# WHAT YOU WILL DO:
Leave out the images; return the rest of the data exactly.
-- PROVIDED RECORDS follows --
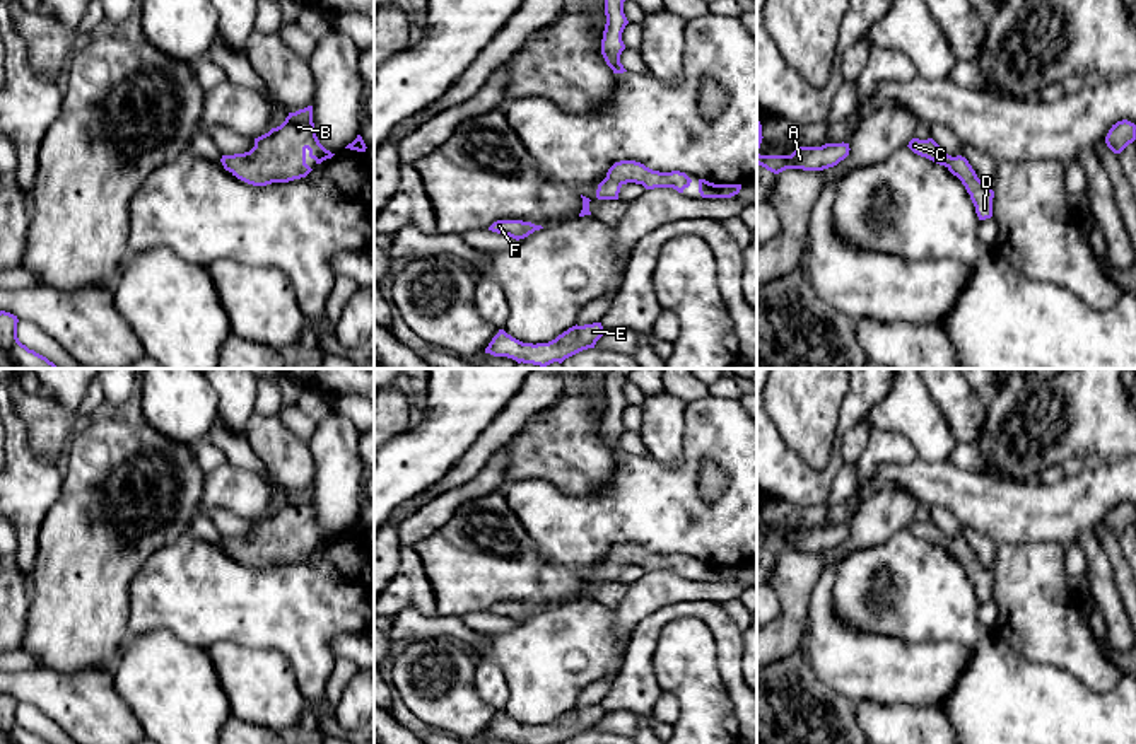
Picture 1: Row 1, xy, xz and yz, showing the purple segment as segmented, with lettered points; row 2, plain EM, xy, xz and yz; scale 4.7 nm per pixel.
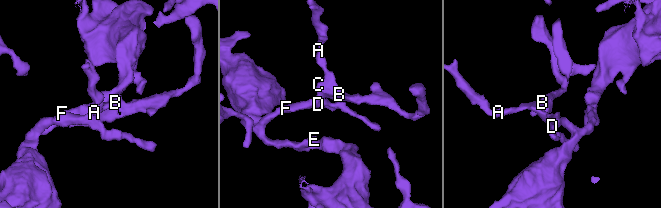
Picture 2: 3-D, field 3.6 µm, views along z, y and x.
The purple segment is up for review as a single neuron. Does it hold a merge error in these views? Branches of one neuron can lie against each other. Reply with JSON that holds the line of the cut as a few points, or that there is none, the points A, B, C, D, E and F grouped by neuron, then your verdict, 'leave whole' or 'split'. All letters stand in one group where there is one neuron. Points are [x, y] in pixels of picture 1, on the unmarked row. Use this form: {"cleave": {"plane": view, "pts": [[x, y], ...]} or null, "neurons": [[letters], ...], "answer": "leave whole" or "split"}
{"cleave": null, "neurons": [["A", "B", "C", "D", "E", "F"]], "answer": "leave whole"}

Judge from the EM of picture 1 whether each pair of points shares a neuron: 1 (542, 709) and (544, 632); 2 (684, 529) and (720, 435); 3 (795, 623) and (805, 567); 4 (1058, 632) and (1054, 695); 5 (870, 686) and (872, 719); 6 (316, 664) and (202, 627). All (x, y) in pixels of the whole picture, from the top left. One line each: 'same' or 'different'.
-- PROVIDED RECORDS concluded --
# REPLY:
Picture 1: Row 1, xy, xz and yz, showing the purple segment as segmented, with lettered points; row 2, plain EM, xy, xz and yz; scale 4.7 nm per pixel.
Picture 2: 3-D, field 3.6 µm, views along z, y and x.
The purple segment is up for review as a single neuron. Does it hold a merge error in these views? Branches of one neuron can lie against each other. Reply with JSON that holds the line of the cut as a few points, or that there is none, the points A, B, C, D, E and F grouped by neuron, then your verdict, 'leave whole' or 'split'. All letters stand in one group where there is one neuron. Points are [x, y] in pixels of picture 1, on the unmarked row. Use this form: {"cleave": {"plane": view, "pts": [[x, y], ...]} or null, "neurons": [[letters], ...], "answer": "leave whole" or "split"}
{"cleave": null, "neurons": [["A", "B", "C", "D", "E", "F"]], "answer": "leave whole"}

Judge from the EM of picture 1 whether each pair of points shares a neuron: 1 (542, 709) and (544, 632); 2 (684, 529) and (720, 435); 3 (795, 623) and (805, 567); 4 (1058, 632) and (1054, 695); 5 (870, 686) and (872, 719); 6 (316, 664) and (202, 627). All (x, y) in pixels of the whole picture, from the top left. One line each: 'same' or 'different'.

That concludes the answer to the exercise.